It's weird. We've been living here for almost a year now (and I can't believe how fast that year went by) and I still have to stop myself from saying Schinnen every time we go to McChord.

McChord is NOT Schinnen. And this is a very good thing. We now go to McChord. MCCHORD.

Not Schinnen.

And today, when we go to McChord, I am going to get lunch at the teriyaki place...some veggie sushi and chicken. Believe me, this is not food you can get at the food court at Schinnen (if you want to call Baskin-Robbins, Anthony's Pizza and Burger King a food court).

McChord is far superior to Schinnen in nearly every way. Except for one thing - there is no Bookmark at McChord. There is a section of the base exchange where one can buy books, but not a separate bookstore (and the selection is smaller). But even that's okay, because I can go to Barnes & Noble or Borders to get my books anyway. Or Half Price Books. The Bookmark was pretty much the only option available when we lived in Germany.

Which makes me wonder how Patty is doing. We were so close, and her family is even from this area, but despite my best efforts to stay in touch with her since we moved here, she hasn't responded to any of my emails.

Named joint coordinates
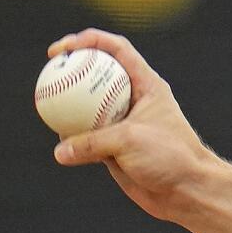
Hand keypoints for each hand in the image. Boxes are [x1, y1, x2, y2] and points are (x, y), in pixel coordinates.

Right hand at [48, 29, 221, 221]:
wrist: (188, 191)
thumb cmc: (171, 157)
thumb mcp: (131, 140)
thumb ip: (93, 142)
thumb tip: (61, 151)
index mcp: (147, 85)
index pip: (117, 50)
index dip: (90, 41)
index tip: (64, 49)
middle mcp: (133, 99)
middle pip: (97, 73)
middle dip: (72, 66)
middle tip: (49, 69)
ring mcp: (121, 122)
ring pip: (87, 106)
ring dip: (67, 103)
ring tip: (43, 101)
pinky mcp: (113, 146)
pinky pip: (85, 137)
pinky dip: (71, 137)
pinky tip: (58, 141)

---

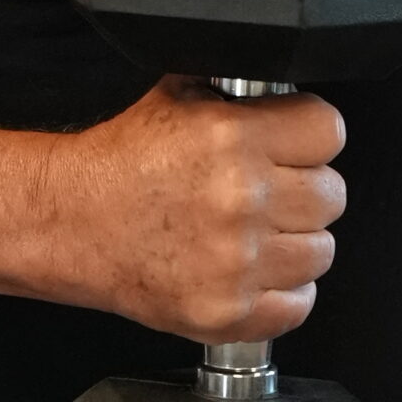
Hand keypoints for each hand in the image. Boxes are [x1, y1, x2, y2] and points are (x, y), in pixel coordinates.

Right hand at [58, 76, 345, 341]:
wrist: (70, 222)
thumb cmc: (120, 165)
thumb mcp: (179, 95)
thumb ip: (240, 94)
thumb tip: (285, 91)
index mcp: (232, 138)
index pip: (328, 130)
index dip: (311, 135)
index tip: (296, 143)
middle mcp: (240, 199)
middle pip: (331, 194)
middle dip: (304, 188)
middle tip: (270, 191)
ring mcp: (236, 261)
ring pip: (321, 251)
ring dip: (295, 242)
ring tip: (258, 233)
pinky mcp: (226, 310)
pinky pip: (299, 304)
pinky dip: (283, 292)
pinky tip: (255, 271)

_TASK ITEM_. Continue the passage comparing McChord with Schinnen, starting right after its final sentence.

_ANSWER_.
That part of my life slips away a little more each day. Each day that passes removes me from it that much more. And it makes me sad. But I've come a long way in a year. I'm starting to feel more settled. I've made one very good friend here...one of those kinds of friends who will eventually feel more like family. And I needed that too. Because I think that most of what I miss about living in Germany was that feeling of belonging, that feeling that I was a part of things. It took a very long time to get that comfortable. And then I had to come here and start over from scratch. And I'm starting to get into a good place again.

Of course, I always have these thoughts, in the recesses of my mind, that this process will happen again the next time we move. And again. And again. And I don't think it'll ever get easier.

It's funny, because I know that as soon as I finally get in the habit of saying McChord, it'll be time to move again.

(Yeah...yeah, I know. What's up with all my introspective posts lately?)